Asking for a raise isn’t easy. Demanding a raise is even more challenging.
The real hardcore, determining factor involved in asking for a pay raise is whether or not the employer has funding to give the employee the raise. No matter what the profession or job, no matter how well deserved, if there is no money to fund a raise, no raise.
Depending on if you are listening to Oklahoma Republicans or Democrats, there is funding for House Bill 1010xx for teacher pay raises, or there is not. This week more developments in funding support was added through taxation, and both sides sent out conflicting messages on what this meant for Oklahoma teachers and education.
Covering the teacher walkout is challenging. There have been almost hourly developments and much information thrown out from many sources. It’s my job to wade through all that biased information and report the unbiased facts. It isn’t easy.
As with most issues, contrary to occasional criticism, I generally can see the merit and truth regarding controversial or divisive issues from all sides. I use research from credible sources, fact-checking, and interviews with differing parties to discern newsworthy facts to report, and use quotes or credit information to the source if I feel it holds bias or is opinionated.
My goal is to give the reader a fair and impartial account of events that allows them to make their own conclusions.
Teachers need raises, and most deserve them. That’s a point I believe most Oklahomans agree with.
Education is underfunded, another truth I believe most agree with.
Where Oklahomans diverge is how much of a teacher raise and increase in funding for education is appropriate given the state’s economy and budget and how should these expenditures be funded.
So, what’s the solution? Oklahoma lawmakers agreed on taxation funding of $447 million, a huge accomplishment in the state since no such measure of this proportion has passed since 1990, 28 years ago.
Taxation results in both positive and negative effects, creating much-needed revenue, but that revenue ALWAYS comes at a cost to someone.
Given the current political situation in Oklahoma in an election year, I think it is remarkable what teachers have accomplished with the walkout. I also believe, for now, it’s all they are going to get at this time.
Now, before someone goes crazy, let me finish, that does not mean advocacy should end there. I believe two things now need to happen to continue Oklahoma’s push for better education. First, a complete audit of the state’s agencies, departments, and all revenue budgeted receivers must be completed by a bipartisan or unbiased independent committee to determine if the state’s revenues are being appropriately and prudently spent covering the best interests of the state.
Second, Oklahoma teachers, school boards, superintendents, and lawmakers must sit down together as the year proceeds to create a comprehensive education plan to be approved by educators and adopted by the legislature with goals and funding sources. If this doesn’t happen, teachers should not sign their next year’s employment contracts and use this bargaining power to bring change if necessary.
The question isn’t if teacher raises are merited, or if education needs more money, the question is - does the state have the money, or where can the money be found or generated from, and how do lawmakers prioritize the dispensation of tax funding to ensure state support for all needed functions. A hierarchy of needs should be used to determine priority and create systematic, supportive and progressive goals.

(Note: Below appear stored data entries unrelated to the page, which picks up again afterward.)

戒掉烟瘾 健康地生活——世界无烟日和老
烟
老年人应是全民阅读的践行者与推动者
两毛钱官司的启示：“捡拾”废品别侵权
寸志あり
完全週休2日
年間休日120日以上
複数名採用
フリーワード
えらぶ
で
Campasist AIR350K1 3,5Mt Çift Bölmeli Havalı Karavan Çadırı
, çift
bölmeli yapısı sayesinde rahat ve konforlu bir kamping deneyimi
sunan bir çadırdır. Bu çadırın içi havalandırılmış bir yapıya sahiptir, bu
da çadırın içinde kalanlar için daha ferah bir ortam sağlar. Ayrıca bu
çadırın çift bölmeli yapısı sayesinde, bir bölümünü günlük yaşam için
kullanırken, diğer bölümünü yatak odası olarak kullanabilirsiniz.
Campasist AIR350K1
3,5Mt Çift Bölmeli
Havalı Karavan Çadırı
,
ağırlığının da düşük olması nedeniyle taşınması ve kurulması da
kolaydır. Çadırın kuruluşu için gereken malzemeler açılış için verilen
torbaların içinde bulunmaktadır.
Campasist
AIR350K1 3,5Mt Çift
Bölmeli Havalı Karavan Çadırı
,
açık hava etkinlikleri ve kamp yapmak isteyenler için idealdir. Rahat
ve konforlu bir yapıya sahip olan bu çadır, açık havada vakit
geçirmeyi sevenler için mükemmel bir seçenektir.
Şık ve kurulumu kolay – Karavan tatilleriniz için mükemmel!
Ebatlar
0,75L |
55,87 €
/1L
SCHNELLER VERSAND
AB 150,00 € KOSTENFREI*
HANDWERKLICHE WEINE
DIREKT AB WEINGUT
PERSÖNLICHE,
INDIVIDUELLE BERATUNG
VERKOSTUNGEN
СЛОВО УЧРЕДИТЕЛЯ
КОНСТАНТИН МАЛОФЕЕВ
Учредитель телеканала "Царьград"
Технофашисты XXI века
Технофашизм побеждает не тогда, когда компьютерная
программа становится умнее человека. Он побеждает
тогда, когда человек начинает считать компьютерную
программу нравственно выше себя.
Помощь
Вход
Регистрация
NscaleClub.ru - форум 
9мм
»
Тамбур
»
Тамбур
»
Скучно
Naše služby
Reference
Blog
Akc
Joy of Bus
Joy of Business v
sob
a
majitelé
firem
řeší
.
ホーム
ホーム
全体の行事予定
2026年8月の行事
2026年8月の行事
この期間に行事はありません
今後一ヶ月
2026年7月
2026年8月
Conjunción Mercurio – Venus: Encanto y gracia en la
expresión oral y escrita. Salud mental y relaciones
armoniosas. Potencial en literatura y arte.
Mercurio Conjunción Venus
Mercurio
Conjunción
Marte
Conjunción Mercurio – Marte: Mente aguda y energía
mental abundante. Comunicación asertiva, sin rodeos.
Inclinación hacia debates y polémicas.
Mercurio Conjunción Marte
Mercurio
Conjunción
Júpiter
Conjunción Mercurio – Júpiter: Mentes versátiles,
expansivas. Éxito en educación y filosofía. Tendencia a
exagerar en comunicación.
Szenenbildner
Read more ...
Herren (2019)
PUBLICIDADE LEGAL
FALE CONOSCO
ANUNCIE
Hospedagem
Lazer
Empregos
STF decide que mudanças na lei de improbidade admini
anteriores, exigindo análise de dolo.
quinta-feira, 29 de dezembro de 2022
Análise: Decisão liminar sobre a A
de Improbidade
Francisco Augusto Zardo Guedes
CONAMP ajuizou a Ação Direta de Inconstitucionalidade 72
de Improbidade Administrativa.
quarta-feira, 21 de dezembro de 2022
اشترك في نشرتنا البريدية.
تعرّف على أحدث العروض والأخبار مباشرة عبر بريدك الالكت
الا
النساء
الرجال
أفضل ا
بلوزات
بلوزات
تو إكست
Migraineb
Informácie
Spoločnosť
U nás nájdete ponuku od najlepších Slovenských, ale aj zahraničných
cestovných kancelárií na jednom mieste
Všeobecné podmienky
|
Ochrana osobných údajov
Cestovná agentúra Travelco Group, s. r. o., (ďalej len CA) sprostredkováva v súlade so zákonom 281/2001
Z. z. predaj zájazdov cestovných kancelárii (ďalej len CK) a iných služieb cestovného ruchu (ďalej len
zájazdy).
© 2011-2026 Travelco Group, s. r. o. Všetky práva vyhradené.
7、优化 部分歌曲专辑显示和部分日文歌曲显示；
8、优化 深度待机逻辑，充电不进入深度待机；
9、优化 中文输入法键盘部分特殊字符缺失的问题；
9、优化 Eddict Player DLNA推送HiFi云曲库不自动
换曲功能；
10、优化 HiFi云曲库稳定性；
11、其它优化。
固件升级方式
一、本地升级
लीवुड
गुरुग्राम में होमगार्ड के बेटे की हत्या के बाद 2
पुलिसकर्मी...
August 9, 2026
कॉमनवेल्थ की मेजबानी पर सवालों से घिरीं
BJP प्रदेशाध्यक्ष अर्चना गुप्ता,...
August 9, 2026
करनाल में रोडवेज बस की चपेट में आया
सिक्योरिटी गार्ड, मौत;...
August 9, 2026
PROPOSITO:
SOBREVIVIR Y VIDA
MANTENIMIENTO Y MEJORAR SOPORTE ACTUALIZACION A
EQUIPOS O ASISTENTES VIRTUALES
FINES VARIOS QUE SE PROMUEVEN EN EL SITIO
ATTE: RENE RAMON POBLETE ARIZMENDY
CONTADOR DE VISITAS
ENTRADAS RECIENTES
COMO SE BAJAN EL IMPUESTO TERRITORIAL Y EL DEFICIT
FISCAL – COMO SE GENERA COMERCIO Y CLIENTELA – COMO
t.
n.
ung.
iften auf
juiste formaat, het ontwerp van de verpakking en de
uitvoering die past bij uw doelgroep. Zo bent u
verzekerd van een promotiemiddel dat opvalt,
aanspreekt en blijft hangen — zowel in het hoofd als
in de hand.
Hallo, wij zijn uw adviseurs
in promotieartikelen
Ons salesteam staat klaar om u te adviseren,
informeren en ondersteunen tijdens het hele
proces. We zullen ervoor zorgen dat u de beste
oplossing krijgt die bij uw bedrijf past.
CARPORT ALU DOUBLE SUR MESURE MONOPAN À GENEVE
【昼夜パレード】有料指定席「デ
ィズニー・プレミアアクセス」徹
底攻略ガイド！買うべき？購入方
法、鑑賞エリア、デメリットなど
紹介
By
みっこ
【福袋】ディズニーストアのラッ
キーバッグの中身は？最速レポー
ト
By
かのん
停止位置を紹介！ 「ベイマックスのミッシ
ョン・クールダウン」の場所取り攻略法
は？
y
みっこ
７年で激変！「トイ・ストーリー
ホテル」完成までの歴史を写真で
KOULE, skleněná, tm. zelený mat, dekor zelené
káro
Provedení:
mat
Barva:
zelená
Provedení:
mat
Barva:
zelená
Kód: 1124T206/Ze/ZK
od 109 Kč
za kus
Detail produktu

If you read the protest signs or took the time to listen to Oklahoma educators, you heard loud and clear from them that this walkout movement was a demand for funding to help provide quality education for their students.
Well, that’s only partly true, the impetus for the movement was indeed also in asking for substantial teacher raises. I’m not sure why the state’s educators who have worked hard, tirelessly, in less than ideal conditions, with challenges beyond imagination for those who don’t teach, wouldn’t honestly admit this issue is also an important part of their agenda.
Standing for what you believe is right and just and is something applaudable and should be respected as an American right.
If you don’t value what you do and earn and demand that respect no one else will value your profession, that goes for a stay at home parent to the CEO of a large company.
I conducted a voluntary and very unscientific quick Facebook poll asking people to respond with their profession and last time they received a raise.
I got a response from 43 people of diverse professions and jobs, of those 27 received a raise within the last year. The rest of those responding to my little poll received no raise within the last year; others received raises over a year ago, and others received pay cuts.
Most of the respondents who had not had raises at all, or no raise for many years, or saw pay cuts work for state departments, such as caseworkers for the Oklahoma Department of Human Services. This, in my opinion, is a greater issue with similar and even more severe repercussions than we see in the issues of concern causing the teacher walkout.
One of the biggest issues teachers face and have expressed this week is dealing with children’s issues affected by socio-economic, health and welfare problems. Seems to me, lack of resource and quality services for much-needed children’s welfare social services and assistance to meet basic needs is a root issue and should be priority one for Oklahoma in my opinion.
When a child is dealing with abuse, neglect, or deprivation of basic needs the impact is massive and their ability to focus on education is hindered in the least, annihilated at worst. (In full transparency I sit on the board of a child abuse advocacy organization and served Ottawa County for years professionally in a child advocacy position.)
Oklahomans are ready for state revival, renewal, and growth, but that can only happen if we remember we pledge to be one nation under God, “indivisible with liberty and justice for all.”